• **EXTRAIT**
........

En quoi consistera le système d'”épargne-carrière”?

C’est une mesure qui permettra d’économiser du temps. Il y a quatre types de temps prévus par la loi que l’on peut comptabiliser dans son compte “épargne-carrière”. Le premier, ce sont les quotas d’heures supplémentaires volontaires. Désormais il est possible de prester jusqu’à 100 heures supplémentaires par an sans les récupérer, mais en étant payé. Le travailleur peut aussi dire, “je n’ai pas envie de la rémunération. Ce temps, j’ai envie de le mettre dans mon compte ‘épargne-carrière'”.

Deuxième type de temps, ce sont les jours de congé conventionnels, comme les jours d’ancienneté. Ces congés, aussi appelés extralégaux, peuvent être économisés dans le compte “épargne-carrière”. Cela correspond à la mesure introduite par SD Worx.

........

Entrées de données stockées:
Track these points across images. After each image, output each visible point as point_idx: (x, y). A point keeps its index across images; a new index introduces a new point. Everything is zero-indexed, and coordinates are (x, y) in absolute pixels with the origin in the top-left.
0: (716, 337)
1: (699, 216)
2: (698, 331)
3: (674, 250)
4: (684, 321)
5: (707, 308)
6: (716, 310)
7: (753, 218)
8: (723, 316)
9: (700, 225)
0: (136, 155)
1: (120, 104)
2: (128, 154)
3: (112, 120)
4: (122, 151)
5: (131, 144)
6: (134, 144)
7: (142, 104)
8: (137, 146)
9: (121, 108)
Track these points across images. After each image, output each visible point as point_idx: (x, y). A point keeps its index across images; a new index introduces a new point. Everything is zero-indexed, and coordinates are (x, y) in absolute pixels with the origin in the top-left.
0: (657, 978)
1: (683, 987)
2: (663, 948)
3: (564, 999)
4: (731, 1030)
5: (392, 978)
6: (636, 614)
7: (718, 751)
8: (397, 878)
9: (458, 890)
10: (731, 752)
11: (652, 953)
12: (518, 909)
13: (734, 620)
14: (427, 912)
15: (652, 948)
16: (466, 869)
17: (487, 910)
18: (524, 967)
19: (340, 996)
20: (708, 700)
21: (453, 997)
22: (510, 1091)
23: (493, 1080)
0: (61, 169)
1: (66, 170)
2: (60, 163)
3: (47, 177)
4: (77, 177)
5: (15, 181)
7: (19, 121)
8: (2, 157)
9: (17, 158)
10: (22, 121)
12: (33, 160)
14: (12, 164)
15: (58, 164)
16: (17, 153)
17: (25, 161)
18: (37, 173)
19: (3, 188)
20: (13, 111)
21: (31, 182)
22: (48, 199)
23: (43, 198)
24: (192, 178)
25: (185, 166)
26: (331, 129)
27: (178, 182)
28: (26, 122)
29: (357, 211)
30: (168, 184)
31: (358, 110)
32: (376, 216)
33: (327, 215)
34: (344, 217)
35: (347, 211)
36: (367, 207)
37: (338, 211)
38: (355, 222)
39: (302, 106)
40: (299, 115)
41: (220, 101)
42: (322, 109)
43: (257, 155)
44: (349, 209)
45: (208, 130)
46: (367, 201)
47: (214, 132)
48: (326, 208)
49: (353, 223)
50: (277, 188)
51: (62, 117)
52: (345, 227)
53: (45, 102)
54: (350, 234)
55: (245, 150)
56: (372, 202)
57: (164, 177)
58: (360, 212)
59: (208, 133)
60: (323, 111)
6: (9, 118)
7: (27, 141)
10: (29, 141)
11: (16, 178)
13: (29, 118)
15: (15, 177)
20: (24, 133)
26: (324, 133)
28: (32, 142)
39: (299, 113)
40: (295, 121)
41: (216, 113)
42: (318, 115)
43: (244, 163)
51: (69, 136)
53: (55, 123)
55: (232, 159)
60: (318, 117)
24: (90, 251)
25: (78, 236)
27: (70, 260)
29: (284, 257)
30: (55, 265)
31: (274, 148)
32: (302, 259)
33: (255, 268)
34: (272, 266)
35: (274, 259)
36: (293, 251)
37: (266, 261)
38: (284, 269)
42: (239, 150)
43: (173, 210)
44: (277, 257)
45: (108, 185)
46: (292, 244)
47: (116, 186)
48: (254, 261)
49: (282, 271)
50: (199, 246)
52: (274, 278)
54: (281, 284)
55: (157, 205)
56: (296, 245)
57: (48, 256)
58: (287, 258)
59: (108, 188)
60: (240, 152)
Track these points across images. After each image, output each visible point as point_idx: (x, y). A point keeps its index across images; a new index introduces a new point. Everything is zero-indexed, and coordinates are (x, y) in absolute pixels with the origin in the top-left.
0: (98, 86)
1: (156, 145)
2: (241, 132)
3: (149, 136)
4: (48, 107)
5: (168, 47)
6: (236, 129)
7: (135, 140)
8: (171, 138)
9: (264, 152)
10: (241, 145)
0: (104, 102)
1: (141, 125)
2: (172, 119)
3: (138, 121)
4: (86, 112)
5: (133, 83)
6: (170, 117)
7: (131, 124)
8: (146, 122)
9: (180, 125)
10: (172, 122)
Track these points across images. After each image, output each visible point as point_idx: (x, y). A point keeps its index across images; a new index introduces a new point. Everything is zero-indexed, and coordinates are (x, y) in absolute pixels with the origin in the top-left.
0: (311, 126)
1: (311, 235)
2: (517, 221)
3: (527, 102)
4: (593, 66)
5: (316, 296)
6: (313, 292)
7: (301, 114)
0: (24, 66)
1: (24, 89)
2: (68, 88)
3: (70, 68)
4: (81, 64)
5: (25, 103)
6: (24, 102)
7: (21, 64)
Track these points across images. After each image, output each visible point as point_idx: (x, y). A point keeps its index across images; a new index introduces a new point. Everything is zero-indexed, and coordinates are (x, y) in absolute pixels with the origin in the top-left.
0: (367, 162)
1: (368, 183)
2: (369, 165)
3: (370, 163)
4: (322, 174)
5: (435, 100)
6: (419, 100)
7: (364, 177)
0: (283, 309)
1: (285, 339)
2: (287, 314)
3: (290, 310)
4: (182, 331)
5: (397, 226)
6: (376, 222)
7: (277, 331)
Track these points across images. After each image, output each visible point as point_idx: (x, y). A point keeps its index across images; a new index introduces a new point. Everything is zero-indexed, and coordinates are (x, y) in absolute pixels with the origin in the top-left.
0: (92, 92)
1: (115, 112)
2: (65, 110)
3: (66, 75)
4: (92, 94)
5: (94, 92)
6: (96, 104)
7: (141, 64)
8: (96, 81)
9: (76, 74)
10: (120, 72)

........

• **CONSIGNE DE TRAVAIL A**
Recopiez les enregistrements depuis leur début jusqu'à la ligne contenant « 9: (121, 108) » incluse, en substituant « 0-indexed » à « zero-indexed » et en laissant tout le reste inchangé.
• **CONSIGNE DE TRAVAIL B**
Poursuivez l'extrait sur l'épargne-carrière à partir de sa dernière phrase.

• **ESPACE DE RÉPONSE A**
Track these points across images. After each image, output each visible point as point_idx: (x, y). A point keeps its index across images; a new index introduces a new point. Everything is 0-indexed, and coordinates are (x, y) in absolute pixels with the origin in the top-left.
0: (716, 337)
1: (699, 216)
2: (698, 331)
3: (674, 250)
4: (684, 321)
5: (707, 308)
6: (716, 310)
7: (753, 218)
8: (723, 316)
9: (700, 225)
0: (136, 155)
1: (120, 104)
2: (128, 154)
3: (112, 120)
4: (122, 151)
5: (131, 144)
6: (134, 144)
7: (142, 104)
8: (137, 146)
9: (121, 108)

• **ESPACE DE RÉPONSE B**
Le troisième type de temps ce sont les horaires flottants. Le droit d’arriver entre telle et telle heure et de repartir entre telle et telle heure. Si à la fin d’une année, il se trouve que le travailleur a un solde positif, qu’il a trop presté, soit l’employeur lui paie ces heures, soit il les met dans son compte “épargne-carrière”.

Enfin, le quatrième type de temps ressemble au premier. Depuis une dizaine d’années, une mesure permet aux employés qui ont presté des heures supplémentaires de ne pas les récupérer, mais d’être payés. Pour ces heures-là, l’employé ne veut parfois pas les récupérer de suite, ni qu’on les lui paie, mais bien qu’on les place dans son compte “épargne-carrière” pour qu’ils puissent les utiliser dans un an ou dix ans.

Que propose concrètement SD Worx?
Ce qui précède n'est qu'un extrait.